THE KING'S SONS, BY GEORGE MANVILLE FENN.



CHAPTER ONE.

SONS OF THE KING.

The sun shone down hotly on the hill-side, and that hill was one of a
range of smooth rolling downs that ought to have been called ups and
downs, from the way they seemed to rise and fall like the sea on a fine
calm day.

Not quite, for at such a time the sea looks as blue as the sky above it,
while here on this particular hot day, though the sky was as blue as a
sapphire stone, the hills were of a beautiful soft green, the grass
being short and soft, and as velvety as if Nature had been all over it
regularly with her own particular mowing-machine.

But the only mowing that had been done to that grass was by the cropping
teeth of the many flocks of sheep whose fleeces dotted the downs with
soft white where they nibbled away, watched by the shepherds in their
long smock frocks with turn-down collars and pleatings and gatherings on
breast and back, and slit up at the sides from the bottom so as to give
the men's legs room to move freely when they ran after a restive sheep
to hook him with the long crook they carried and bring him kicking and
struggling by hook or by crook to the grass.

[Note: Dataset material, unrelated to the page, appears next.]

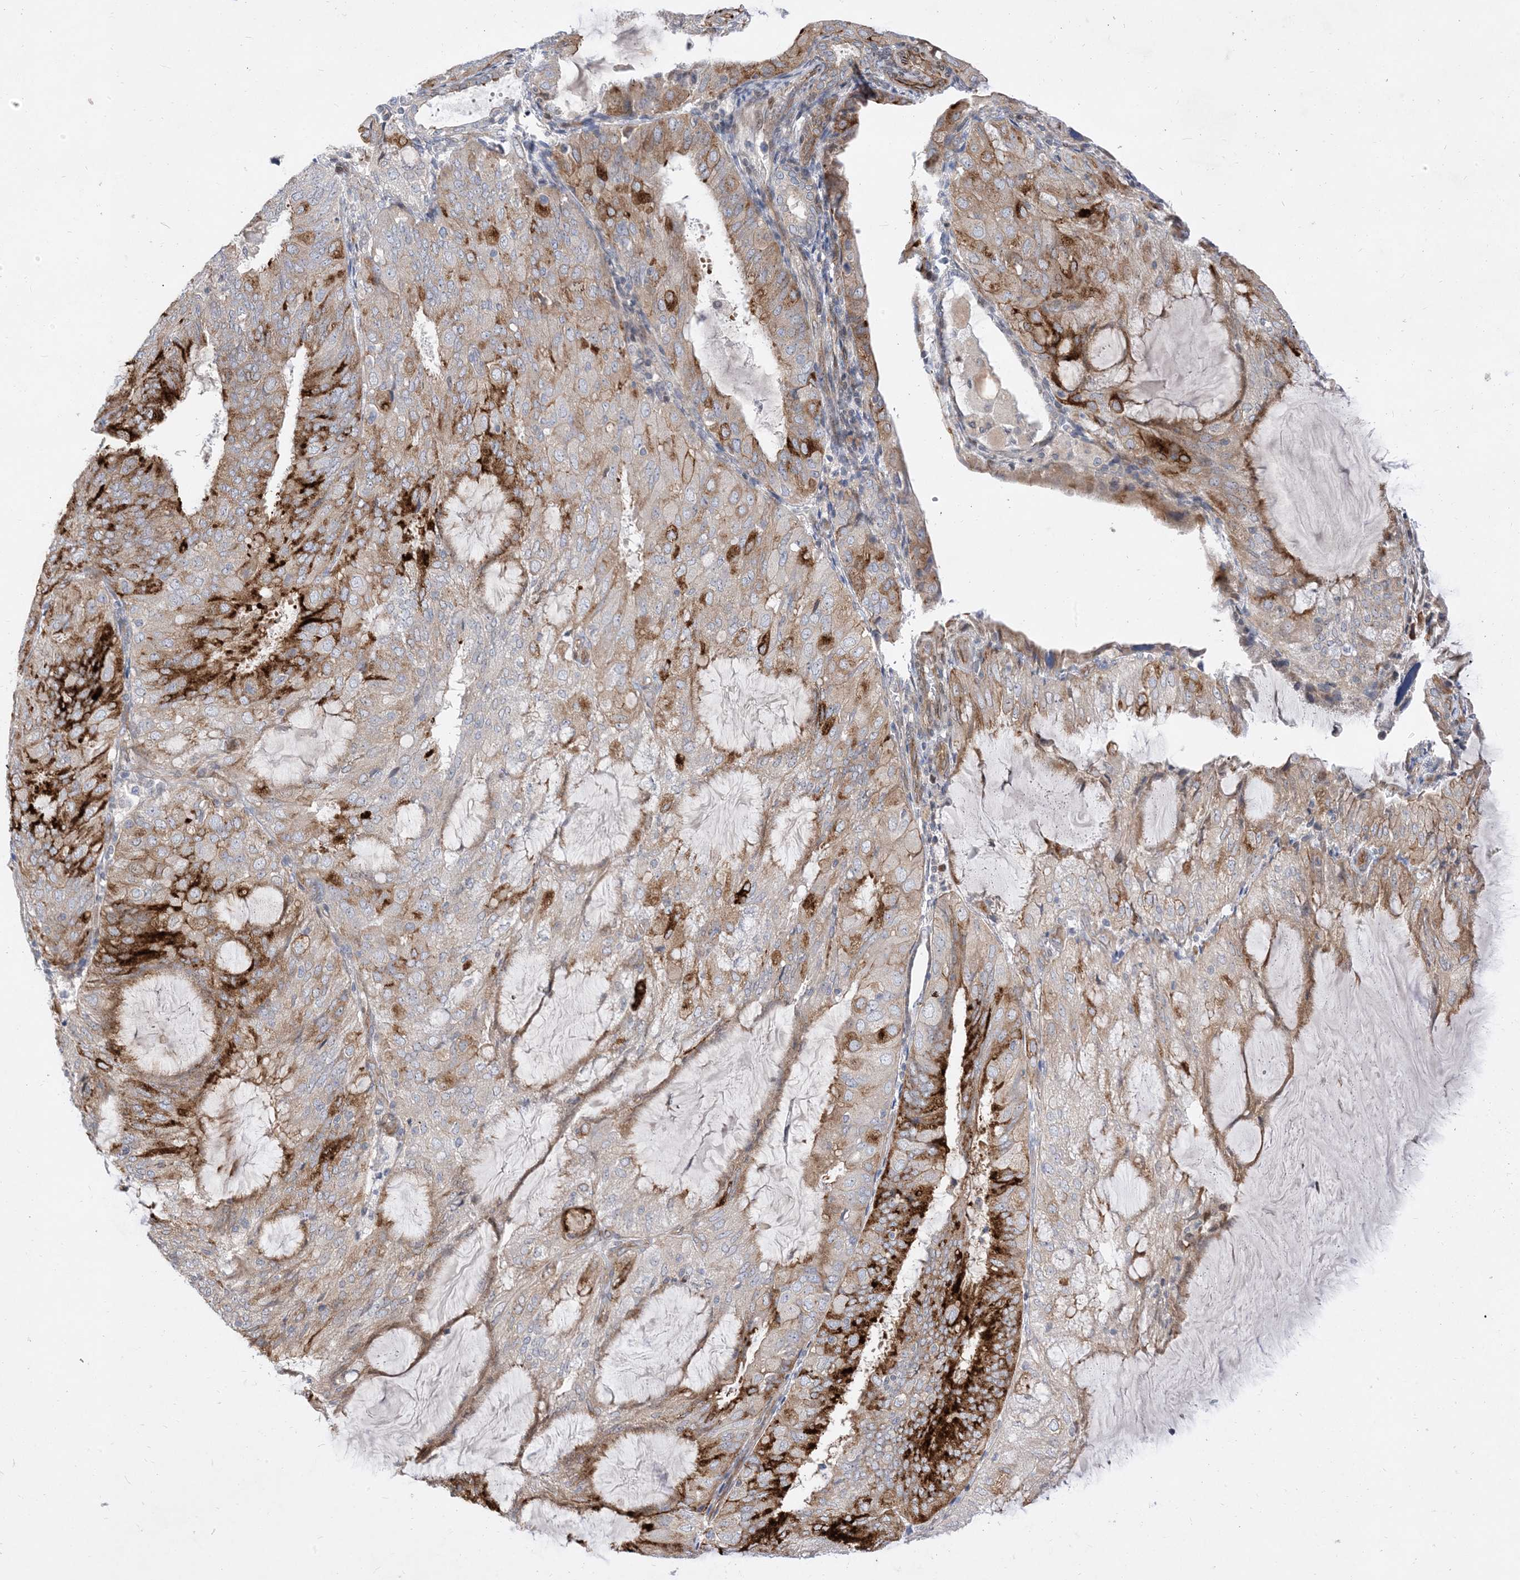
{"staining": {"intensity": "strong", "quantity": "25%-75%", "location": "cytoplasmic/membranous"}, "tissue": "endometrial cancer", "cell_type": "Tumor cells", "image_type": "cancer", "snomed": [{"axis": "morphology", "description": "Adenocarcinoma, NOS"}, {"axis": "topography", "description": "Endometrium"}], "caption": "Endometrial cancer stained with a protein marker exhibits strong staining in tumor cells.", "gene": "TYSND1", "patient": {"sex": "female", "age": 81}}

It was just over a thousand years ago, and, in spite of all the changes
fashion has made, plenty of shepherds and farm labourers still wear the
simple old Saxon dress then worn by King Ethelwulf's serfs, though
without the girdle worn then.

There were four boys on the steepest slope of that hill-side--four
fair-haired, sun-browned, hearty-looking boys--and they wore smock
frocks, belted in at the waist, of fine, soft, woollen material, woven
out of the fleeces of the sheep; for they were King's sons, the sons of
the King whose flocks were feeding on the hill-side in Berkshire, where
he had his Court.

It was as peaceful there as it was soft and beautiful; for though news
came from time to time of the cruel acts of the fierce Norsemen who had
come across the sea in their great row and sailing galleys full of
fighting-men, they were far away from the King's home, so that Queen
Osburga felt no anxiety about her boys being out on the downs at play,
enjoying themselves and growing strong. This she loved to see; though,
being a very learned woman herself in days when noble people thought no
shame to have to say: "I cannot read or write," she sighed to find how
very little her four sons cared for such things as gave her delight.

They all loved to be out in the open air along with Cerda, the Saxon
jarl, one of the King's chief fighting-men, who urged them to learn how
to use the broadsword. After setting one of the men to make swords for
the boys--not of hard cutting steel, but of good tough ash-wood--and
then matching them two against two, he would sit and roar with laughter
at the blows they gave and took.

"Well done! At him again!" he cried. "Another wound; but it will not
bleed."

It was Cerda, too, who had bows and arrows made for the boys, whilst
King Ethelwulf would look on, sometimes smiling and sometimes sighing,
for he cared nothing for these things.